TASK DESCRIPTION: Each line of data below is to be returned exactly, leaving out any picture.

MATERIAL FOR THIS EXERCISE Block Start

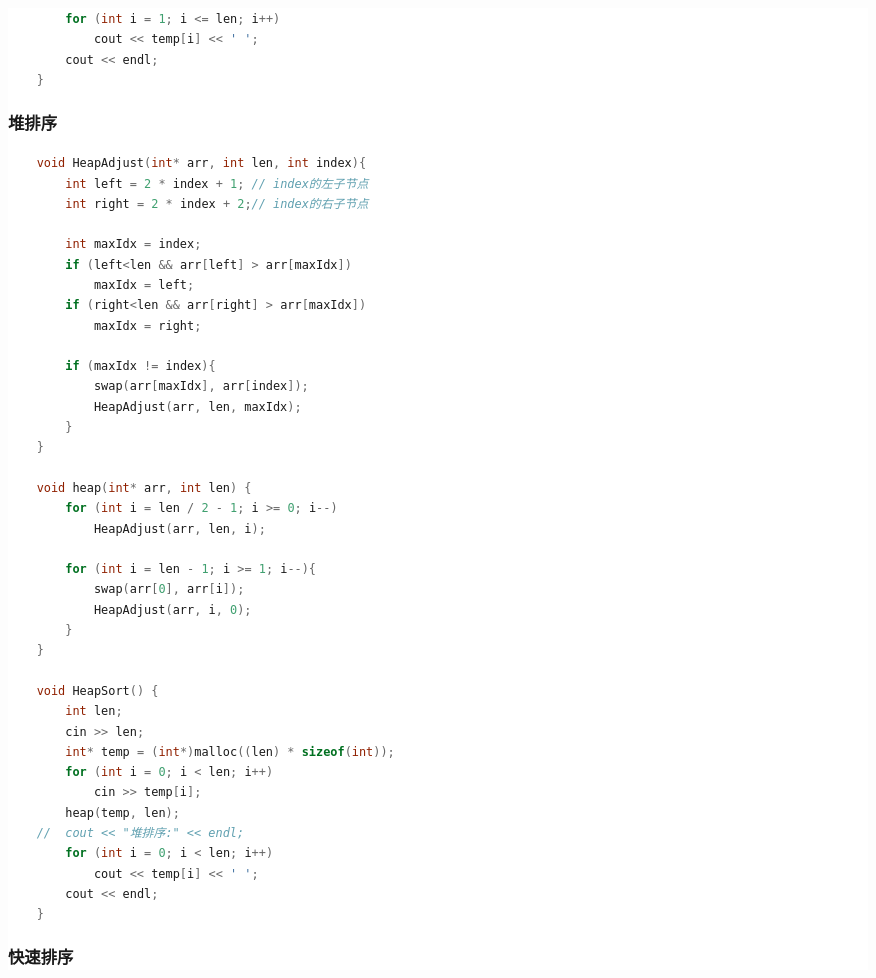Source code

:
 ```c++
        for (int i = 1; i <= len; i++)
            cout << temp[i] << ' ';
        cout << endl;
    }
```

### 堆排序

```c++
    void HeapAdjust(int* arr, int len, int index){
        int left = 2 * index + 1; // index的左子节点
        int right = 2 * index + 2;// index的右子节点

        int maxIdx = index;
        if (left<len && arr[left] > arr[maxIdx])
            maxIdx = left;
        if (right<len && arr[right] > arr[maxIdx])
            maxIdx = right;

        if (maxIdx != index){
            swap(arr[maxIdx], arr[index]);
            HeapAdjust(arr, len, maxIdx);
        }
    }

    void heap(int* arr, int len) {
        for (int i = len / 2 - 1; i >= 0; i--)
            HeapAdjust(arr, len, i);
        
        for (int i = len - 1; i >= 1; i--){
            swap(arr[0], arr[i]);           
            HeapAdjust(arr, i, 0);
        }
    }

    void HeapSort() {
        int len;
        cin >> len;
        int* temp = (int*)malloc((len) * sizeof(int));
        for (int i = 0; i < len; i++)
            cin >> temp[i];
        heap(temp, len);
    //	cout << "堆排序:" << endl;
        for (int i = 0; i < len; i++)
            cout << temp[i] << ' ';
        cout << endl;
    }
```

### 快速排序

MATERIAL FOR THIS EXERCISE Block End

FINAL ANSWER:
Source code

:
 ```c++
        for (int i = 1; i <= len; i++)
            cout << temp[i] << ' ';
        cout << endl;
    }
```

### 堆排序

```c++
    void HeapAdjust(int* arr, int len, int index){
        int left = 2 * index + 1; // index的左子节点
        int right = 2 * index + 2;// index的右子节点

        int maxIdx = index;
        if (left<len && arr[left] > arr[maxIdx])
            maxIdx = left;
        if (right<len && arr[right] > arr[maxIdx])
            maxIdx = right;

        if (maxIdx != index){
            swap(arr[maxIdx], arr[index]);
            HeapAdjust(arr, len, maxIdx);
        }
    }

    void heap(int* arr, int len) {
        for (int i = len / 2 - 1; i >= 0; i--)
            HeapAdjust(arr, len, i);
        
        for (int i = len - 1; i >= 1; i--){
            swap(arr[0], arr[i]);           
            HeapAdjust(arr, i, 0);
        }
    }

    void HeapSort() {
        int len;
        cin >> len;
        int* temp = (int*)malloc((len) * sizeof(int));
        for (int i = 0; i < len; i++)
            cin >> temp[i];
        heap(temp, len);
    //	cout << "堆排序:" << endl;
        for (int i = 0; i < len; i++)
            cout << temp[i] << ' ';
        cout << endl;
    }
```

### 快速排序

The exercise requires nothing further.